Repeat the lines below exactly as written, please, from the line with "staining in glioma." to the line with "positivity in high-grade", both lines included, and no others.

*** Block opens ***

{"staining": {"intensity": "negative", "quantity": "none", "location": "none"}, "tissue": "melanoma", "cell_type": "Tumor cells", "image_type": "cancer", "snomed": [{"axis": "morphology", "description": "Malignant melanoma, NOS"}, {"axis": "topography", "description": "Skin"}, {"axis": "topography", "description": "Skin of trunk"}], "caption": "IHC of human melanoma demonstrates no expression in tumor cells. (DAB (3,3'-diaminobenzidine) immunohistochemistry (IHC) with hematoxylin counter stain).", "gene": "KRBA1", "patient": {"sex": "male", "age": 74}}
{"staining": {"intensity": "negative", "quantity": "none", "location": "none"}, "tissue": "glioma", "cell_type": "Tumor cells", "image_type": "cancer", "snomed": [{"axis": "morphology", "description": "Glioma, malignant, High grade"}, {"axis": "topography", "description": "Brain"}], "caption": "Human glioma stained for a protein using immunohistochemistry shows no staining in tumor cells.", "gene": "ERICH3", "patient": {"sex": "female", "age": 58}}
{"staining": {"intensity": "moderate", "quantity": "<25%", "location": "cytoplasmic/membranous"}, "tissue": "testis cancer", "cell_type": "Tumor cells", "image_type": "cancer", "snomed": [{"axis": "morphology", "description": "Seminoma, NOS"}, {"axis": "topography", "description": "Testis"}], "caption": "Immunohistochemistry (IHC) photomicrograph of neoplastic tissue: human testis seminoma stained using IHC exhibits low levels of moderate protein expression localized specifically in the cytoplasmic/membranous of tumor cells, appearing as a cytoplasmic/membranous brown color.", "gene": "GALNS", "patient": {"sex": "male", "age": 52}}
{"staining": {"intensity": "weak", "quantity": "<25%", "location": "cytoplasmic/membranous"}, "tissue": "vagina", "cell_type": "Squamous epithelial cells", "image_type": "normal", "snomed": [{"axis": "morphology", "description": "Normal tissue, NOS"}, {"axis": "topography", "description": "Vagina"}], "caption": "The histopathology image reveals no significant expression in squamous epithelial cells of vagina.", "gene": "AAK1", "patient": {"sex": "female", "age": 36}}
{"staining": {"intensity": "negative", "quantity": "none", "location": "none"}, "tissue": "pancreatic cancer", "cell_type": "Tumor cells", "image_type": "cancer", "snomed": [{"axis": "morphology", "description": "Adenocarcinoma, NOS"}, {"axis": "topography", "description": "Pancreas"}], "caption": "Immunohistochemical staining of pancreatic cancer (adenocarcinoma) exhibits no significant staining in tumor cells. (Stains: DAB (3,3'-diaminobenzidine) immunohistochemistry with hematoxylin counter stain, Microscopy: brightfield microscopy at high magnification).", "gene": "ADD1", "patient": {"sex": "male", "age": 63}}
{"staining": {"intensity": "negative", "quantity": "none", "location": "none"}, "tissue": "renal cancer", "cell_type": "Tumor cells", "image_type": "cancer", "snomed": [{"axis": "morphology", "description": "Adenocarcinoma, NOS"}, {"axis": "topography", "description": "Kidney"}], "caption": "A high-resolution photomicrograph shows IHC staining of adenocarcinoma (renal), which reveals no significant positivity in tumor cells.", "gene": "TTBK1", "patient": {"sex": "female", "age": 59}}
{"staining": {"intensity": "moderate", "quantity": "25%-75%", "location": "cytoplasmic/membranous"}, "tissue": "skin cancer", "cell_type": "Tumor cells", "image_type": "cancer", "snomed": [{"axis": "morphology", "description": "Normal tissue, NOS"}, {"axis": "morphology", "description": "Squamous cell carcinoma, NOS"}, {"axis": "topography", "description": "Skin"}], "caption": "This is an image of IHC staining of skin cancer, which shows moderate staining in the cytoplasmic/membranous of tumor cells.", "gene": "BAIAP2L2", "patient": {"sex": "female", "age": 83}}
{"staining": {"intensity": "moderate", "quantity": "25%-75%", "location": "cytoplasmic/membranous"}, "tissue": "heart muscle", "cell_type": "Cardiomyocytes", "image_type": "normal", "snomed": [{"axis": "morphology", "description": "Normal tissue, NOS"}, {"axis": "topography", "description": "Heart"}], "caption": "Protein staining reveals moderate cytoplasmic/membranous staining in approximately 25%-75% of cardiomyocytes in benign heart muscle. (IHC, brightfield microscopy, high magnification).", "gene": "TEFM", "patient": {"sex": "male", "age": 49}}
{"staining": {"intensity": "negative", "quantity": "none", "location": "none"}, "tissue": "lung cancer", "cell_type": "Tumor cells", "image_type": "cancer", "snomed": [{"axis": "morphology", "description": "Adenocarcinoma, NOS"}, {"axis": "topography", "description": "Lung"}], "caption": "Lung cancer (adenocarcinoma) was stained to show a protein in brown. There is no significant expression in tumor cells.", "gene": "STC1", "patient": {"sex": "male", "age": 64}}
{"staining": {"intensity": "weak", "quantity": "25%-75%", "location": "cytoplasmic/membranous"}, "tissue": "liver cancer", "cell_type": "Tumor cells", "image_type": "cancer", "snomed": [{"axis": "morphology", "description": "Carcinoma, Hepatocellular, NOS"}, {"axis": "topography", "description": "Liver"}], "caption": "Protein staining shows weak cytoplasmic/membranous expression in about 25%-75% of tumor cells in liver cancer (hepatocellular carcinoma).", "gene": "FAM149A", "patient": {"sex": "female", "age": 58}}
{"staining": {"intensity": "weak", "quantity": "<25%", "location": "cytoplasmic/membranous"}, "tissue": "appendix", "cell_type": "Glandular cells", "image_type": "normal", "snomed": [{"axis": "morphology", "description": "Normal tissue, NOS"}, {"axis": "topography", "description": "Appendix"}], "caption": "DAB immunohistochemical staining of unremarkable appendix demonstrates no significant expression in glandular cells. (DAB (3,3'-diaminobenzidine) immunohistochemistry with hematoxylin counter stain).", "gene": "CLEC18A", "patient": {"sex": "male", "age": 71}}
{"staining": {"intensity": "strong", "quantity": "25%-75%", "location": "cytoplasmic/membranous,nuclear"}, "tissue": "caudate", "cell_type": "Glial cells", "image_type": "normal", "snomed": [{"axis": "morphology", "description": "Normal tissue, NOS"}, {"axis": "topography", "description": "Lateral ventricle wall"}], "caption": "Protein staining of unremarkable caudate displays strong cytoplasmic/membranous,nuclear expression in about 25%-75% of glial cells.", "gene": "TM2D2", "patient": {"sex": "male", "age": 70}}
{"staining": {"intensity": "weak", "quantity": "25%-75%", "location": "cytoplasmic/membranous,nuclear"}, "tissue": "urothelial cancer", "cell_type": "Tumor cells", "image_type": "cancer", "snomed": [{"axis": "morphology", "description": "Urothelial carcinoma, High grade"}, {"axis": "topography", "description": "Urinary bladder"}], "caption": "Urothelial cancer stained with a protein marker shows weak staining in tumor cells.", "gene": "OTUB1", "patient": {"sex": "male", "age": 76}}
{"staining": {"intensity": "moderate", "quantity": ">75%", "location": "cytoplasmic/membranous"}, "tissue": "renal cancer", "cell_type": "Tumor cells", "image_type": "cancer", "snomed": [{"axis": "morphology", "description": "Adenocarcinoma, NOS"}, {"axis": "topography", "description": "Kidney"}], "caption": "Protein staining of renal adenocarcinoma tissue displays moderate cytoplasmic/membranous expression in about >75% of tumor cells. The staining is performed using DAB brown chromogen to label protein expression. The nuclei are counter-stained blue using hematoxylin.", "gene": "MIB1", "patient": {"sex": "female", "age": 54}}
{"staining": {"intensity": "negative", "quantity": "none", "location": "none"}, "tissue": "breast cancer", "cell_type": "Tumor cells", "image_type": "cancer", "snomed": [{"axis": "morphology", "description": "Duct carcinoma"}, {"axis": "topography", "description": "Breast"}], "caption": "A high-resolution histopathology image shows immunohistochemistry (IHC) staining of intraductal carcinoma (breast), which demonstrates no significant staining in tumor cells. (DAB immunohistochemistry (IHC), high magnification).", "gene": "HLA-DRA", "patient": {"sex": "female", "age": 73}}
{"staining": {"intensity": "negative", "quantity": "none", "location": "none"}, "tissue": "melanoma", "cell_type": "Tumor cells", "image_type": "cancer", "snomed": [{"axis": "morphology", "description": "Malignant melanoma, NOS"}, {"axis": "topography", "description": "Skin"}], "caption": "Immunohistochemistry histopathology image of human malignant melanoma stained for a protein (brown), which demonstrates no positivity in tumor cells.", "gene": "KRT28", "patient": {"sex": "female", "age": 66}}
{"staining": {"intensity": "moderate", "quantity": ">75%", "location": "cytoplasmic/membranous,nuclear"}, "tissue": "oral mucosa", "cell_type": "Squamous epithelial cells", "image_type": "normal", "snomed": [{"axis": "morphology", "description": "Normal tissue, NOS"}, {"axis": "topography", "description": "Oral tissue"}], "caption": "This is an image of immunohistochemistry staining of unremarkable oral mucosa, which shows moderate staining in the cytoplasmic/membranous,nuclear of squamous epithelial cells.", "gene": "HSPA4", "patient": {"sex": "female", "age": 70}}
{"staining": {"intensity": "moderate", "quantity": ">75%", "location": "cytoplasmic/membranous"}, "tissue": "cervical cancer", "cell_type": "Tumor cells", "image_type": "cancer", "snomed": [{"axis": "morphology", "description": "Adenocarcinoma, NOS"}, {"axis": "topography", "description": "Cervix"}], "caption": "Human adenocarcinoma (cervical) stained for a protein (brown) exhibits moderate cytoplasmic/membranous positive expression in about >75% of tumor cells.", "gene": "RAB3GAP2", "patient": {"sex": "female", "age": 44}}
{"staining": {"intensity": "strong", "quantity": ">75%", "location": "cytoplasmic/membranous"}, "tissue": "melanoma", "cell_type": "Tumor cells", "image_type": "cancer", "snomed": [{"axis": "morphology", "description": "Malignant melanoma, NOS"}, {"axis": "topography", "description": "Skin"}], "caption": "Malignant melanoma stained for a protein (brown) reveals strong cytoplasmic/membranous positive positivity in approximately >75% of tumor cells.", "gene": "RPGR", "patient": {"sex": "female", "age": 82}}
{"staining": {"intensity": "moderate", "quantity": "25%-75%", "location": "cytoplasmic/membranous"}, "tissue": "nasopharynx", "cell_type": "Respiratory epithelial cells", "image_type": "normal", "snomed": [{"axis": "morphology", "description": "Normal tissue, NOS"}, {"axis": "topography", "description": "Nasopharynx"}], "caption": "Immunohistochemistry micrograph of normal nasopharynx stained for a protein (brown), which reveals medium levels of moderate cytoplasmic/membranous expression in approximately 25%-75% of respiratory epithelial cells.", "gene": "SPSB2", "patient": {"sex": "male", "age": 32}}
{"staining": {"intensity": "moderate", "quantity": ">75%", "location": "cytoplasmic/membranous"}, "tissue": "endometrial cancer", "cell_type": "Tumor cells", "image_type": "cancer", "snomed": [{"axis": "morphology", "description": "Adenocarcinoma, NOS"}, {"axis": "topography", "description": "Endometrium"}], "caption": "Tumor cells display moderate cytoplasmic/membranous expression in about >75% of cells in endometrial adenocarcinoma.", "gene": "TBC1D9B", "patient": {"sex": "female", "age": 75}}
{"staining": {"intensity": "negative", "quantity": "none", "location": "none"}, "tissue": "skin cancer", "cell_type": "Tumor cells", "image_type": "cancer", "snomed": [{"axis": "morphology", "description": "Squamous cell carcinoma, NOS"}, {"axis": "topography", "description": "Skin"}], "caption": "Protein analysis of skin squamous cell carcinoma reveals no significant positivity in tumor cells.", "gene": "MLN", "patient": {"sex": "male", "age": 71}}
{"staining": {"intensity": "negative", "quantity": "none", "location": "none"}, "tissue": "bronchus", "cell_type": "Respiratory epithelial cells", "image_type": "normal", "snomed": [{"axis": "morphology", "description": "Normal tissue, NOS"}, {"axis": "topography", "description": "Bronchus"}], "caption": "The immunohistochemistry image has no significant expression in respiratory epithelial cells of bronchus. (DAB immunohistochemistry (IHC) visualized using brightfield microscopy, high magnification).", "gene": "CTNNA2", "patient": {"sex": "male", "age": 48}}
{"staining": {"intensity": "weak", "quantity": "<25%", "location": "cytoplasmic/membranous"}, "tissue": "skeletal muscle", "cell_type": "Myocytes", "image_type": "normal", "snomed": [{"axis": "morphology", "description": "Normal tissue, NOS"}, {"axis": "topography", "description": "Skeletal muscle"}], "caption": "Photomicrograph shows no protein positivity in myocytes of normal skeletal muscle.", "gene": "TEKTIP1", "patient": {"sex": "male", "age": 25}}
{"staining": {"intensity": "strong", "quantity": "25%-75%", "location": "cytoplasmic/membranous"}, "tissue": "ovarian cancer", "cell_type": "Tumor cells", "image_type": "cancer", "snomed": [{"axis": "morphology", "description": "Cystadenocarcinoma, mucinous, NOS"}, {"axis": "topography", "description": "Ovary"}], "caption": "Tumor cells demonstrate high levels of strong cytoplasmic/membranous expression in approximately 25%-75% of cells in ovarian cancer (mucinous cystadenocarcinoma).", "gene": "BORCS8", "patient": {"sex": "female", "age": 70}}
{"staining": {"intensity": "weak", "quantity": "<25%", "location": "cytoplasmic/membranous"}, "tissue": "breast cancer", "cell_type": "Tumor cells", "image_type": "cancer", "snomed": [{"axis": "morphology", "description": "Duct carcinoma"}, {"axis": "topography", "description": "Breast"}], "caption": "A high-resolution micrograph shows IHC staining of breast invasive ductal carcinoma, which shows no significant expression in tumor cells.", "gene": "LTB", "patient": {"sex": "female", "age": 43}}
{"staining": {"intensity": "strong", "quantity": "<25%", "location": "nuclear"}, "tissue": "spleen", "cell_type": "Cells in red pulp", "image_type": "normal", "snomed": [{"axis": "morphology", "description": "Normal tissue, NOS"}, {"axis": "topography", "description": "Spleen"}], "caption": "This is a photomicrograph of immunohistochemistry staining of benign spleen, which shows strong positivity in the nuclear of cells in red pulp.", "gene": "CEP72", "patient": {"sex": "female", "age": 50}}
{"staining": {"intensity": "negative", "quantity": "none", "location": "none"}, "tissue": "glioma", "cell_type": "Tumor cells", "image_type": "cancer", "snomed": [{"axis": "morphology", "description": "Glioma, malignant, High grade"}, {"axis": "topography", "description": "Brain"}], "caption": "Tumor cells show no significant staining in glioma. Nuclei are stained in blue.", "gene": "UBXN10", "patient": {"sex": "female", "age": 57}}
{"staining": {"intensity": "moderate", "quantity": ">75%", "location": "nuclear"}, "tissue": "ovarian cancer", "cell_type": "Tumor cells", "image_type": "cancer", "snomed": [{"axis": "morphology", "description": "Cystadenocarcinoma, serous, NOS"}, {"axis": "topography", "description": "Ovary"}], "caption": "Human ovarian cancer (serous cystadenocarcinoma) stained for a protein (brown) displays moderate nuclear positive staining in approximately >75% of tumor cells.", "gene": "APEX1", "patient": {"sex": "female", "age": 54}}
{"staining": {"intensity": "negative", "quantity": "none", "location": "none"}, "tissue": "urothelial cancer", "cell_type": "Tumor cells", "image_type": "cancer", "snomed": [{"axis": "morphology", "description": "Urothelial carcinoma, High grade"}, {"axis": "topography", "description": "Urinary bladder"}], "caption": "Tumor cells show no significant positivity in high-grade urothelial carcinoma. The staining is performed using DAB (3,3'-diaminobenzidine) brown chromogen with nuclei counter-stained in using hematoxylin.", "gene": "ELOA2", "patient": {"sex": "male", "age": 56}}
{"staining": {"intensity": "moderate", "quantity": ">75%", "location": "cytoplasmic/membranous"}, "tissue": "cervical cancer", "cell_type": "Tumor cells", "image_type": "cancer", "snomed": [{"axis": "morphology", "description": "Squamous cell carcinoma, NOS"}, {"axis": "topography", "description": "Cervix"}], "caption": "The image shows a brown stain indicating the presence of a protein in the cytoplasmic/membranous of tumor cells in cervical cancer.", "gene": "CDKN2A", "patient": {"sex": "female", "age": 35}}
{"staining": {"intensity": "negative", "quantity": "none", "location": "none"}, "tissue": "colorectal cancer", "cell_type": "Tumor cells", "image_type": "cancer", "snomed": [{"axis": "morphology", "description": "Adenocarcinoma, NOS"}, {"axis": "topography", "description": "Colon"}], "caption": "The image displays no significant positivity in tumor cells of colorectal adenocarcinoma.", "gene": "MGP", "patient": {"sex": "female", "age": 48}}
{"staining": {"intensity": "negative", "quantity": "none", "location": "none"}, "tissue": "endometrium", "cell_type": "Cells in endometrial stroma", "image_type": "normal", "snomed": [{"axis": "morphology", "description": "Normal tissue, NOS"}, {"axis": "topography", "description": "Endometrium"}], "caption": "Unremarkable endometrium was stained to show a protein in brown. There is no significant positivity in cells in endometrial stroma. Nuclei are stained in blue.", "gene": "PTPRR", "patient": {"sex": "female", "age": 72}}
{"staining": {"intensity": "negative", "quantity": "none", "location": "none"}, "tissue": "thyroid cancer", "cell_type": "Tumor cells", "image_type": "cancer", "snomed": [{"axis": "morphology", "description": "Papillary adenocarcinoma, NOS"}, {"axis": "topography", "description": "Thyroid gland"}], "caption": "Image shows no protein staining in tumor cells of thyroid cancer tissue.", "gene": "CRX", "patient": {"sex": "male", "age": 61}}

*** Block closes ***

RESULT FOR THIS EXERCISE:
{"staining": {"intensity": "negative", "quantity": "none", "location": "none"}, "tissue": "glioma", "cell_type": "Tumor cells", "image_type": "cancer", "snomed": [{"axis": "morphology", "description": "Glioma, malignant, High grade"}, {"axis": "topography", "description": "Brain"}], "caption": "Tumor cells show no significant staining in glioma. Nuclei are stained in blue.", "gene": "UBXN10", "patient": {"sex": "female", "age": 57}}
{"staining": {"intensity": "moderate", "quantity": ">75%", "location": "nuclear"}, "tissue": "ovarian cancer", "cell_type": "Tumor cells", "image_type": "cancer", "snomed": [{"axis": "morphology", "description": "Cystadenocarcinoma, serous, NOS"}, {"axis": "topography", "description": "Ovary"}], "caption": "Human ovarian cancer (serous cystadenocarcinoma) stained for a protein (brown) displays moderate nuclear positive staining in approximately >75% of tumor cells.", "gene": "APEX1", "patient": {"sex": "female", "age": 54}}
{"staining": {"intensity": "negative", "quantity": "none", "location": "none"}, "tissue": "urothelial cancer", "cell_type": "Tumor cells", "image_type": "cancer", "snomed": [{"axis": "morphology", "description": "Urothelial carcinoma, High grade"}, {"axis": "topography", "description": "Urinary bladder"}], "caption": "Tumor cells show no significant positivity in high-grade urothelial carcinoma. The staining is performed using DAB (3,3'-diaminobenzidine) brown chromogen with nuclei counter-stained in using hematoxylin.", "gene": "ELOA2", "patient": {"sex": "male", "age": 56}}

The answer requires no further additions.